Baritone Steven Stull will sing Mahler's Songs of a Wayfarer Sunday with the Bryn Athyn, Pa., Orchestra. My interview with him is linked at left. I take no responsibility for the headline.
And, before too much time goes by and it is no longer news, I note with sadness the passing of composer Milton Babbitt, who died Saturday, January 29, at 94. I've been honoring his memory the way one should honor any composer's memory — by listening to his music. Over the past week I've played my CD recording the Second String Quartet, Correspondences for orchestra and tape, None but the Lonely Flute, Around the Horn, Occasional Variations, and perhaps one or two other things. The music is, I have decided, attractive and engaging, and through repeated exposure, I am learning to pick out the incidents, if not follow the story. More listening will follow.

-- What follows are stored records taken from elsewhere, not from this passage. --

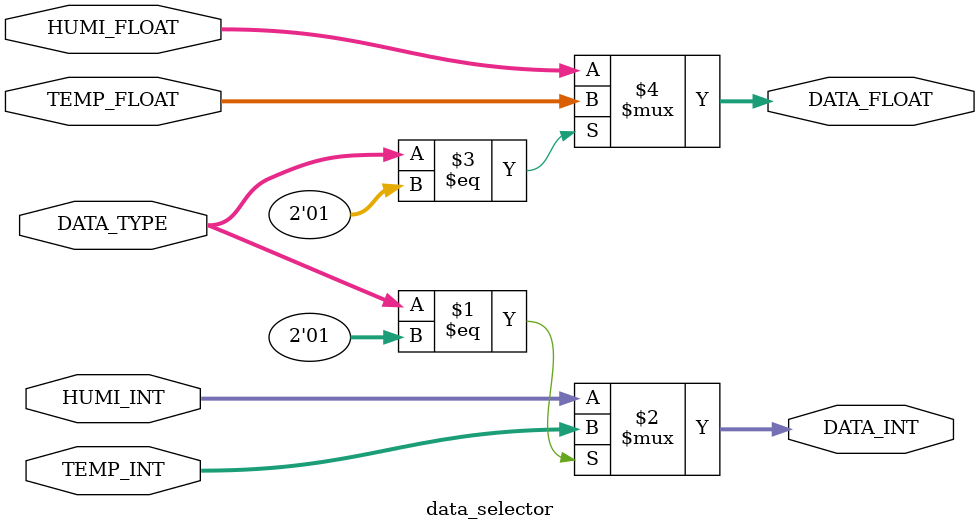
<source format=v>
/*
 * ----------------------------------------------------------------------
 * Módulo responsável por filtrar os dados solicitados advindos 
 * do DHT11 em valor Inteiro e fracionário
 * ----------------------------------------------------------------------
 */

module data_selector(
  input [1:0] DATA_TYPE, // Tipo de dado
  input [7:0] TEMP_INT, // Temperatura (porção inteira)
  input [7:0] TEMP_FLOAT, // Temperatura (porção fracionária)
  input [7:0] HUMI_INT, // Umidade (porção inteira)
  input [7:0] HUMI_FLOAT, // Umidade (porção fracionária)
  output [7:0] DATA_INT, // Dado (inteiro) selecionado
  output [7:0] DATA_FLOAT // Dado (fracionário) selecionado
);

  localparam T = 2'b01, H = 2'b10, S = 2'b11;

  assign DATA_INT = (DATA_TYPE == T) ? TEMP_INT : HUMI_INT;
  assign DATA_FLOAT = (DATA_TYPE == T) ? TEMP_FLOAT : HUMI_FLOAT;


endmodule
</source>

Other bloggers have paid more personal tributes to Babbitt, and I recommend you seek them out online. I heard him speak only once, back in the 1990s, when Orchestra 2001 performed his Transfigured Notes for string orchestra at the Philadelphia Museum of Art. (This was the score that, a couple of years earlier, the Philadelphia Orchestra had commissioned and then rejected as unplayable. It has been played, and recorded, quite well since by other ensembles that actually seem to care about it.) I remember only one thing from the composer’s pre-concert talk: Babbitt said he did not use folk material in his music and he drew his inspiration instead from the likes of Schoenberg and Webern because, he said, "These are my folks."
Like everyone else in the modern world, composers are living much longer than they used to. I find it a disorienting trend. In Beethoven's day, no one was even guaranteed a "late period," and if he got one, it would last at most ten years. Now it can last up to sixty. Careers are now heavily end-loaded, and the late period is the career.